Gerard Sasso made some bad decisions.
As humans have for thousands of years, he enjoyed stargazing. He also had an odd habit of collecting laser pointers – perhaps inspired by that scene in the 1985 Val Kilmer film “Real Genius” where a laser leads to an improbably awesome party.
Mr. Sasso’s use of a laser, though, didn’t lead to a super cool party thrown by engineering students – even though it was not far from M.I.T. Instead, it led him to federal prison.
Rather, Mr. Sasso pointed one of his lasers at a police helicopter escorting a natural gas tanker through Boston Harbor.
Who knew a shopping trip to Staples could lead a person so awry?
The police take laser pointers very seriously in Boston. One of the officers in the chopper saw the laser light. He told the pilot to avoid looking directly at it. The pilot swerved to avoid the laser pointer, but was unsuccessful and, to quote the First Circuit, “the laser beam hit the aircraft, filling the cockpit with bright green light.”
Things got more intense from there.
The troopers elected to abandon their escort mission of making sure natural gas doesn’t explode in Boston Harbor, in order to track down the laser pointer menace.

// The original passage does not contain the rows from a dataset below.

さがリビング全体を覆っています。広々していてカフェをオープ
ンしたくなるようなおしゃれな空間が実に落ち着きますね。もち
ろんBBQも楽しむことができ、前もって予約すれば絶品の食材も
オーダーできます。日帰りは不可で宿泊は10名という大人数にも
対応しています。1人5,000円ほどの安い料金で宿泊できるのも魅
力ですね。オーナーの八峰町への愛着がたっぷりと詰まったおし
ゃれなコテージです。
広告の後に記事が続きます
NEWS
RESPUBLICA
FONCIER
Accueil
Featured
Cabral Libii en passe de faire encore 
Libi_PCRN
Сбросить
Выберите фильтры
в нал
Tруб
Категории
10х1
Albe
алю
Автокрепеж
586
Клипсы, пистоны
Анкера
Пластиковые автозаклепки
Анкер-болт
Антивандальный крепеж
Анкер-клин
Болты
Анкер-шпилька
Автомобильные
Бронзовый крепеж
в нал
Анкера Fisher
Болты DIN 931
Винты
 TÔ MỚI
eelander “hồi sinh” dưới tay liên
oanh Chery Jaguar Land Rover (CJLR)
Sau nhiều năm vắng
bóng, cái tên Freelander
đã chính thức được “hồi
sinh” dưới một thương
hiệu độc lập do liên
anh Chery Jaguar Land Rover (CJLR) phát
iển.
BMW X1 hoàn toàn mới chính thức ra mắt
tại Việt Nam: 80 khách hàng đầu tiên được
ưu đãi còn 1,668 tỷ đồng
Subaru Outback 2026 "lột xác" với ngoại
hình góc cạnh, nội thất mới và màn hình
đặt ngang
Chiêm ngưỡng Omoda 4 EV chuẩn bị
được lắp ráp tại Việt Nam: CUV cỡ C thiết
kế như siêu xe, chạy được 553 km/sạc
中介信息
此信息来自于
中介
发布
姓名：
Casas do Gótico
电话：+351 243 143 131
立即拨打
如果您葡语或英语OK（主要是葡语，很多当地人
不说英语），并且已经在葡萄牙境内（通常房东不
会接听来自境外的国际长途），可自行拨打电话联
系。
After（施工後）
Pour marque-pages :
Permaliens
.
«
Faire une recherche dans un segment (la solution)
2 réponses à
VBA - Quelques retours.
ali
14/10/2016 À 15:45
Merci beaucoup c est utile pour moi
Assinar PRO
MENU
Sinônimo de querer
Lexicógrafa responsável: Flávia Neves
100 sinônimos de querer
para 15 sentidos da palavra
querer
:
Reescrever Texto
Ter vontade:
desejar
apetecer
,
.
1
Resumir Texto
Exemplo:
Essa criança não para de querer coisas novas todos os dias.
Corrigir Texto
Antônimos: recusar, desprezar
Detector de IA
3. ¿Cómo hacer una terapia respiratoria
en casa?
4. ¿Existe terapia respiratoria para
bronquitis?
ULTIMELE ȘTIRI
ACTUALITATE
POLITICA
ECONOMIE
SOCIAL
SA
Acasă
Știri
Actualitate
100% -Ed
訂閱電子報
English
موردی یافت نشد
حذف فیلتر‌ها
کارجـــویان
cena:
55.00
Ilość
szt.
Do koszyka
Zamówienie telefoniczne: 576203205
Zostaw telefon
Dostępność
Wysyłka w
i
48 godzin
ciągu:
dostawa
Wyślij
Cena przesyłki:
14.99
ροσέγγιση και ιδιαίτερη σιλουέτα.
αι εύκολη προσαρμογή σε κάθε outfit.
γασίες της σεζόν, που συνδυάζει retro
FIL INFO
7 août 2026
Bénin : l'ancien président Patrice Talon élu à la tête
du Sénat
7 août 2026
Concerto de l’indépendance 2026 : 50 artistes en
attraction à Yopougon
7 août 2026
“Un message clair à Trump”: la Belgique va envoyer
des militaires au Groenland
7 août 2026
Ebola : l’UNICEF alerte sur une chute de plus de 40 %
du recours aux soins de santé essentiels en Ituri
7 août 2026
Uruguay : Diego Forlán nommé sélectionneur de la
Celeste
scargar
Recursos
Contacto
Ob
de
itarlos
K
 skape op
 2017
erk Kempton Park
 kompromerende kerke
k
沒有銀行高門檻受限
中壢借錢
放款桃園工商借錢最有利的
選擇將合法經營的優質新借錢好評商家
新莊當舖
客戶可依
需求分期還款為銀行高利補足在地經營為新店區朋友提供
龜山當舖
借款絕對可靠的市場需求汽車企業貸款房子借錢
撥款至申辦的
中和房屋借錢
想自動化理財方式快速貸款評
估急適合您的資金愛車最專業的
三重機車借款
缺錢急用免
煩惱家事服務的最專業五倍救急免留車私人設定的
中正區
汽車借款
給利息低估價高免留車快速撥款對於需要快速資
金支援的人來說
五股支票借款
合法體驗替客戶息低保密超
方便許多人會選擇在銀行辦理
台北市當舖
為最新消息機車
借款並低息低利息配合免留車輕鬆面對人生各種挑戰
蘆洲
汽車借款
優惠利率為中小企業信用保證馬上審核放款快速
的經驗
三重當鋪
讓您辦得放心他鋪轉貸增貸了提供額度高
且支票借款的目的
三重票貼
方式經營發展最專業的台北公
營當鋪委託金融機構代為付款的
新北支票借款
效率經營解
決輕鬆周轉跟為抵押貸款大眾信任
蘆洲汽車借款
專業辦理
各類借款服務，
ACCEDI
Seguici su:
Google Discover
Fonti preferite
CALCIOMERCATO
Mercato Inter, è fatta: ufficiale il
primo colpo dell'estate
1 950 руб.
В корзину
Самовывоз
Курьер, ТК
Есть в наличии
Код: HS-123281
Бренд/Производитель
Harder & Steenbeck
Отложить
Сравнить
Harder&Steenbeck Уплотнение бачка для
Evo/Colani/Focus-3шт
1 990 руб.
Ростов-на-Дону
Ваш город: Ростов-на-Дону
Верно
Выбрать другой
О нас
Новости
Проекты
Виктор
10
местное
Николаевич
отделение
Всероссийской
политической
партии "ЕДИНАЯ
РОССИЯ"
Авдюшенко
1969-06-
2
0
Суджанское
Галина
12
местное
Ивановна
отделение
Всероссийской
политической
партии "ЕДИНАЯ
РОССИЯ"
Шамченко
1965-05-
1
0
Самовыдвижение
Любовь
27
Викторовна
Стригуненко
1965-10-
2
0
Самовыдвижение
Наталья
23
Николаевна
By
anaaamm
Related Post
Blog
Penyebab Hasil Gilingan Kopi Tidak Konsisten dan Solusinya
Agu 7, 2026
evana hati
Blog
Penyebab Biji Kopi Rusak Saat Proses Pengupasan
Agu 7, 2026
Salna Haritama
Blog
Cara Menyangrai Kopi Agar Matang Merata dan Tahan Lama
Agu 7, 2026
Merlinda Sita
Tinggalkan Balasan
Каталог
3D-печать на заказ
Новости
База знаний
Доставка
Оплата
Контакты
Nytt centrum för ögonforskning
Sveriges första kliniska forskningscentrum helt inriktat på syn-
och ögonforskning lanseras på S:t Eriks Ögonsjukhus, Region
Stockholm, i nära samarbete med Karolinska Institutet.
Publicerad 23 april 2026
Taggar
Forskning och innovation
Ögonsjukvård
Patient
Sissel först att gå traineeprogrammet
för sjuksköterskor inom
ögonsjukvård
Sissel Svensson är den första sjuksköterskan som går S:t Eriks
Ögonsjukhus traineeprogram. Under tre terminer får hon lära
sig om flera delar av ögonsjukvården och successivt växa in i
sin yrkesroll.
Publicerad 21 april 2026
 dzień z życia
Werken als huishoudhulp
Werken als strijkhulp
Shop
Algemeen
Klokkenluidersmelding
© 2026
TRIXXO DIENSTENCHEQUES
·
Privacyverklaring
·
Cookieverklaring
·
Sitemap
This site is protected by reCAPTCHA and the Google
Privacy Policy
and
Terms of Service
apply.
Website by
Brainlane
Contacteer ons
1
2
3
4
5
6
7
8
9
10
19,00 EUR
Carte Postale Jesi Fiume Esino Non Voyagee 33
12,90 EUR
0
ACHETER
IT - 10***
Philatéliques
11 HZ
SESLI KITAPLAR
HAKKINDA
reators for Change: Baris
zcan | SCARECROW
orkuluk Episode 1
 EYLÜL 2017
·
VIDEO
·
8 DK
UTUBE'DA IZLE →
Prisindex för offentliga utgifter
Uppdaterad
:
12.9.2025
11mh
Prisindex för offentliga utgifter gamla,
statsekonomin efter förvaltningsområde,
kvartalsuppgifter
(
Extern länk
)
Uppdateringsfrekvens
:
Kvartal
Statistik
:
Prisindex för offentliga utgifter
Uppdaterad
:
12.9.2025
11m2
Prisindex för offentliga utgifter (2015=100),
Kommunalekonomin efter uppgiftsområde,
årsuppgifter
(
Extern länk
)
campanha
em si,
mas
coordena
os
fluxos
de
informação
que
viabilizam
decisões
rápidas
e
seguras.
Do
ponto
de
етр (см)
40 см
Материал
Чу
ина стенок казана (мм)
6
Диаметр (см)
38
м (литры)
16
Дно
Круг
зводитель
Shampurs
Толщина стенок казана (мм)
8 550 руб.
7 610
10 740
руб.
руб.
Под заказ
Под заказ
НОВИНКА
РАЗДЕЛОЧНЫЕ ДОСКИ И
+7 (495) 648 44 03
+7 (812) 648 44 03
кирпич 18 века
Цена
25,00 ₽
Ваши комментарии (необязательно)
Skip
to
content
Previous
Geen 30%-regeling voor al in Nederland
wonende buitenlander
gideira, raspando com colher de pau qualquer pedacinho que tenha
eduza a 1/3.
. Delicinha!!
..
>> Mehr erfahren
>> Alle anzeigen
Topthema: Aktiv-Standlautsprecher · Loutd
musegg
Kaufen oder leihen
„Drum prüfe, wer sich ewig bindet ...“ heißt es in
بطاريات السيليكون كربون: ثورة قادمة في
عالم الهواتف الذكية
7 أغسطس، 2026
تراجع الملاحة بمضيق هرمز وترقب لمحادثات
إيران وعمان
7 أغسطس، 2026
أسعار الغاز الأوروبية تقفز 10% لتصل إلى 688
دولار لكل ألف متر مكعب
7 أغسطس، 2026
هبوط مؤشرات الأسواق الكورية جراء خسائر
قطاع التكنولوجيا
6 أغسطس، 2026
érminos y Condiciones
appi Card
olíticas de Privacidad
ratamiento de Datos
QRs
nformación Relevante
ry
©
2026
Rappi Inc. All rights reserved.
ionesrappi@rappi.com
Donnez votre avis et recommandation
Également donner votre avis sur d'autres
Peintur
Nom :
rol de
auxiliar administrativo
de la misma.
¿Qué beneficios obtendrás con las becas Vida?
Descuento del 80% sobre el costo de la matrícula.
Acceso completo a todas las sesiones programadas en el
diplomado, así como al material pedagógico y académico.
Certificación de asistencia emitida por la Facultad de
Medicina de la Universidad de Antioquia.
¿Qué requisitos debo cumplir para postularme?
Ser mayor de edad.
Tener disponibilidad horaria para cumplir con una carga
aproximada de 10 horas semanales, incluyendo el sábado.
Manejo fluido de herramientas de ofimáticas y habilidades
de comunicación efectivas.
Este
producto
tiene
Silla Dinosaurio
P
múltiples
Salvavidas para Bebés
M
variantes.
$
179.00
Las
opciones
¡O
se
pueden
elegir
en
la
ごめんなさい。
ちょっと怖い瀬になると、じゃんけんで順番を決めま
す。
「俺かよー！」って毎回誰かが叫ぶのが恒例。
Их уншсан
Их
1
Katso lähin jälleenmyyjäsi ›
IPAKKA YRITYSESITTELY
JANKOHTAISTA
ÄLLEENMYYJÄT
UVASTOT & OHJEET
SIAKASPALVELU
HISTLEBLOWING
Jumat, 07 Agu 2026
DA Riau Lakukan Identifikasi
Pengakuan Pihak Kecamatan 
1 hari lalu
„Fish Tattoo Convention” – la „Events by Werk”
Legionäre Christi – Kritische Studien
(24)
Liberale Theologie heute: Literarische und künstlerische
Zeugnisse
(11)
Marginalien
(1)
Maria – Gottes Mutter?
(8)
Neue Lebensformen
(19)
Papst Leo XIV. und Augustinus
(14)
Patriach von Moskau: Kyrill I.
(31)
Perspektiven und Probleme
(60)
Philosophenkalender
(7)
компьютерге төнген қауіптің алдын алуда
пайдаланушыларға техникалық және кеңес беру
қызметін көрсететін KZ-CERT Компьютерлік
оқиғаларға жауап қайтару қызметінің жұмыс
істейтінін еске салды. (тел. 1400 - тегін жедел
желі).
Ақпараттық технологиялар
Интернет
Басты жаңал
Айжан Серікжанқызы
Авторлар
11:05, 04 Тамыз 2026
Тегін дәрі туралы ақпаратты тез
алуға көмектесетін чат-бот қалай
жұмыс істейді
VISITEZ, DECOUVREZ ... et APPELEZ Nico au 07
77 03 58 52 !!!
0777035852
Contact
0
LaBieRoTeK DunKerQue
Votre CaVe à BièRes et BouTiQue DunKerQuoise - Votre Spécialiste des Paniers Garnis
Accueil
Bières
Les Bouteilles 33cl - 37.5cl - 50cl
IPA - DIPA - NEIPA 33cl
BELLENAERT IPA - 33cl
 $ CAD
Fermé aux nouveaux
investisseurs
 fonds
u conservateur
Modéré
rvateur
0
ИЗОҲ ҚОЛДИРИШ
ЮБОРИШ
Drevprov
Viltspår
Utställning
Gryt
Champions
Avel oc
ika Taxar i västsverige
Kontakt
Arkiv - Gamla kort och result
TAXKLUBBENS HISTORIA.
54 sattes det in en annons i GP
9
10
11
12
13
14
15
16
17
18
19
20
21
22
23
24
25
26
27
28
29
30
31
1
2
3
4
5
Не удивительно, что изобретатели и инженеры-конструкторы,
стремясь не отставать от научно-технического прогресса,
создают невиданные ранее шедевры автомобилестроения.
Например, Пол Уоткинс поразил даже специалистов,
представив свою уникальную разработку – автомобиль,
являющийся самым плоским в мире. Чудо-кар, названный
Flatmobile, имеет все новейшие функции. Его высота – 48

As they flew toward their quarry in a zigzag pattern, the beam struck the helicopter several times. The final strike occurred when the helicopter was approximately half a mile away from the source.
The “final strike” indeed.
Finally, the helicopter called for ground support. Officers went to Mr. Sasso’s apartment (which was where the helicopter told them to look).
Mr. Sasso was evasive with the officers. Eventually,
[One of the officers] noticed an item on the defendant’s nightstand that appeared to be a laser pointer. When asked about the artifact, the defendant began to backtrack. According to [the officer], the defendant said, “I did it. It was me,” and added that he was sorry and did not mean to cause all the commotion. The defendant explained that he had a penchant for stargazing, and that when he saw the helicopter he decided to “light it up.” When he heard the helicopter directly overhead, he “got scared” and hid the laser that he had pointed at the helicopter in a baseboard heater.
Mr. Sasso then showed them where he kept nine other laser pointers.
He was charged with a violation of 18 U.S.C. § 32(a)(5) – performing an act that interferes with an aircraft with reckless disregard for human life.
Mr. Sasso went to trial and was convicted. He was sentenced to three years in prison.
His defense was that he admitted he used the laser pointer, but that it was just a laser pointer and he didn’t mean to harm anyone or foresee that harm could result.
The jury was instructed that:
the government must prove that the defendant willfully interfered with a person engaged in the authorized operation of an aircraft. To act “willfully” in this context means to act deliberately and intentionally, on purpose, as opposed to accidentally, carelessly or unintentionally. If a person’s actions interfere with an aircraft operator, you may infer that the person acted willfully if his actions were deliberate and intentional and had the natural and probable effect of interfering with the aircraft operator.
The defense objected – Mr. Sasso acted willfully to the extent that he intended to aim the laser, but he did not intend to interfere with the aircraft’s operation.
The trial court disagreed and gave the instruction above.
The First Circuit, in United States v. Sasso, agreed with Mr. Sasso’s lawyers. As the court of appeals said,
Reasonable jurors could understand from the quoted instruction that it would be enough to convict the defendant if they found that he deliberately pointed a laser in the helicopter’s direction and interference occurred as a natural and probable consequence of that action, regardless of whether the defendant knew that interference was a natural and probable effect of the action. So viewed, the instruction did not adequately distinguish between negligently (but innocently) pointing a laser at objects in the sky without any intent to interfere with the operation of an aircraft and “willfully . . . interfer[ing],” which is the level of scienter demanded by the plain text of the statute.
And, with that, Mr. Sasso’s conviction was vacated and the case sent back for a new trial.